The experimental setup and result for spatial resolution using slits are shown in Figure 10. We use a 75 mm long cell instead to obtain a longer scanning range. A slit with a 5 mm width is positioned perpendicular to the laser propagation close to the vapor cell, which can provide a spatial resolution of 6.7 mm, estimated by a simple simulation. The coaxial fluorescence collection system is put on a motorized linear stage to move along the laser propagation. Other details are the same as those in Figure 3. The micromave power is set at −25 dBm, where the peak amplitude of the fluorescence spectrum can be used to characterize the Rydberg excitation profile and MW fields. As the PMT + slit system moves from the left outer side of the vapor cell and then leaves from the other side, the fluorescence signal shows an initial increase, then remains unchanged, and, finally, decreases, as shown in Figure 10. The fluorescence intensity decreases with distance from the cell center, suggesting that the MW field strength distribution may be affected by the cell wall. Although the MW field was not fully resolved, this spatial dependence demonstrates the capability for spatially resolved fluorescence detection using the PMT + slit configuration. In the future, we will attempt to use a single-photon-sensitive CCD for direct imaging to achieve spatially resolved fluorescence MW measurements.

5. Conclusions

We theoretically and experimentally investigated, in detail, the fluorescence and transmission readouts of radio-frequency electrometry based on three-photon-excited Rydberg atoms. We developed theoretical models for the fluorescence and transmission readout processes of a three-photon-excited Rydberg-atom electrometer and performed a qualitative comparison of fluorescence versus probe transmission readout. Theoretical calculations revealed that while both fluorescence and probe transmission readouts can employ Autler–Townes splitting to measure strong RF fields, probe transmission readouts become ineffective in the weak-field regime, whereas fluorescence readouts remain sensitive to the RF field strength.
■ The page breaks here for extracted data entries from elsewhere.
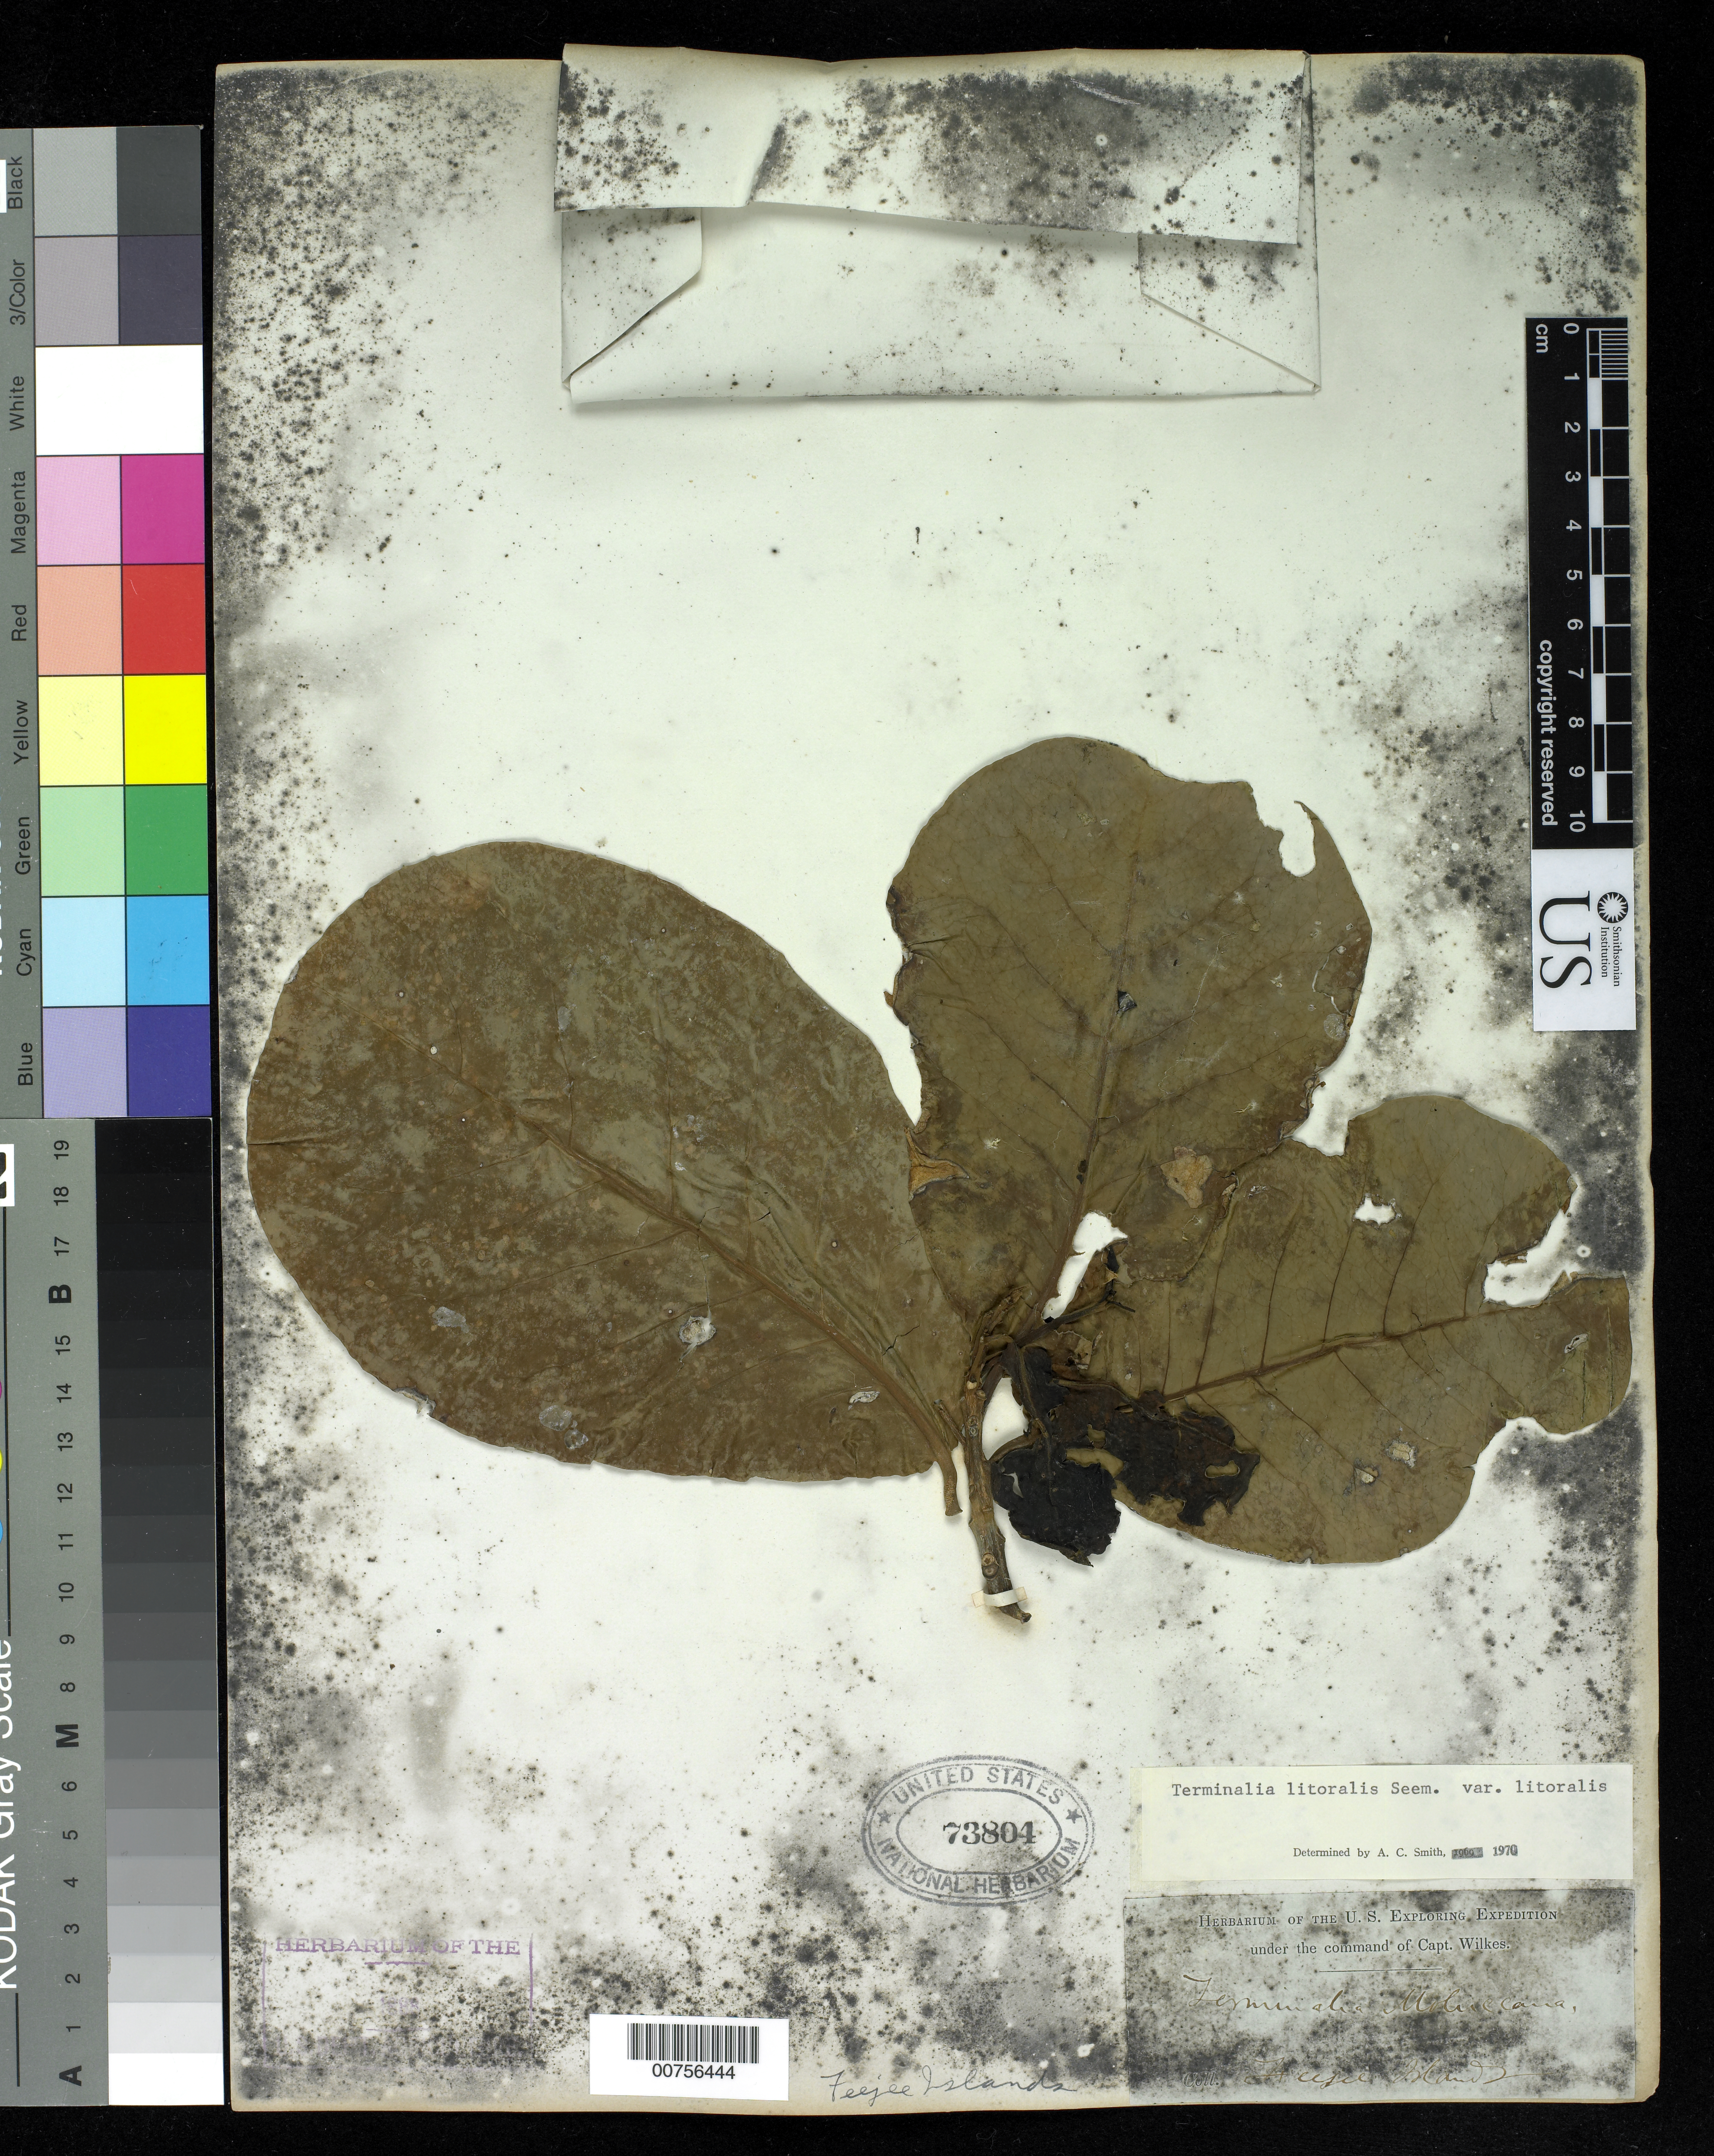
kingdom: Plantae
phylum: Tracheophyta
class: Magnoliopsida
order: Myrtales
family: Combretaceae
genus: Terminalia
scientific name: Terminalia litoralis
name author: Seem.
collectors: Wilkes Explor. Exped.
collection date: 1838/1842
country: Fiji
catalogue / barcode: US 73804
Experimentally, we characterize the fluorescence response across a wide dynamic range of RF fields: from the weak-field regime (exhibiting a positive correlation of fluorescence peak amplitude under RF field strengths from 0.04 to 4.0 mV/cm, lower limited by BBR), through the medium-field regime (where the fluorescence spectral linewidth scales proportionally with RF field strengths from 4.0 to 18.1 mV/cm), to the strong-field regime (where the AT interval is linearly correlated with the RF field strength over 18.1 mV/cm). The achieved detection sensitivity for RF fields can reach levels as low as the background intensity of BBR. However, this also imposes stringent requirements on the stability of laser intensity. Employing lasers with higher stability is essential for achieving high-resolution RF field measurements via fluorescence detection. Furthermore, by adding a 5 mm narrow slit in front of the fluorescence collection system in close proximity to the vapor cell and scanning the collection system transversely across the excitation volume, we exploit fluorescence’s inherent spatial information to directly map the Rydberg excitation profile and local RF field strength. This overcomes the transmission readout’s inherent limitation of providing only path-integrated signals along the probe beam, even with imaging. Our results establish fluorescence readouts as a superior technique for three-photon Rydberg electrometry, offering enhanced wide-range RF field sensing and direct spatial field mapping.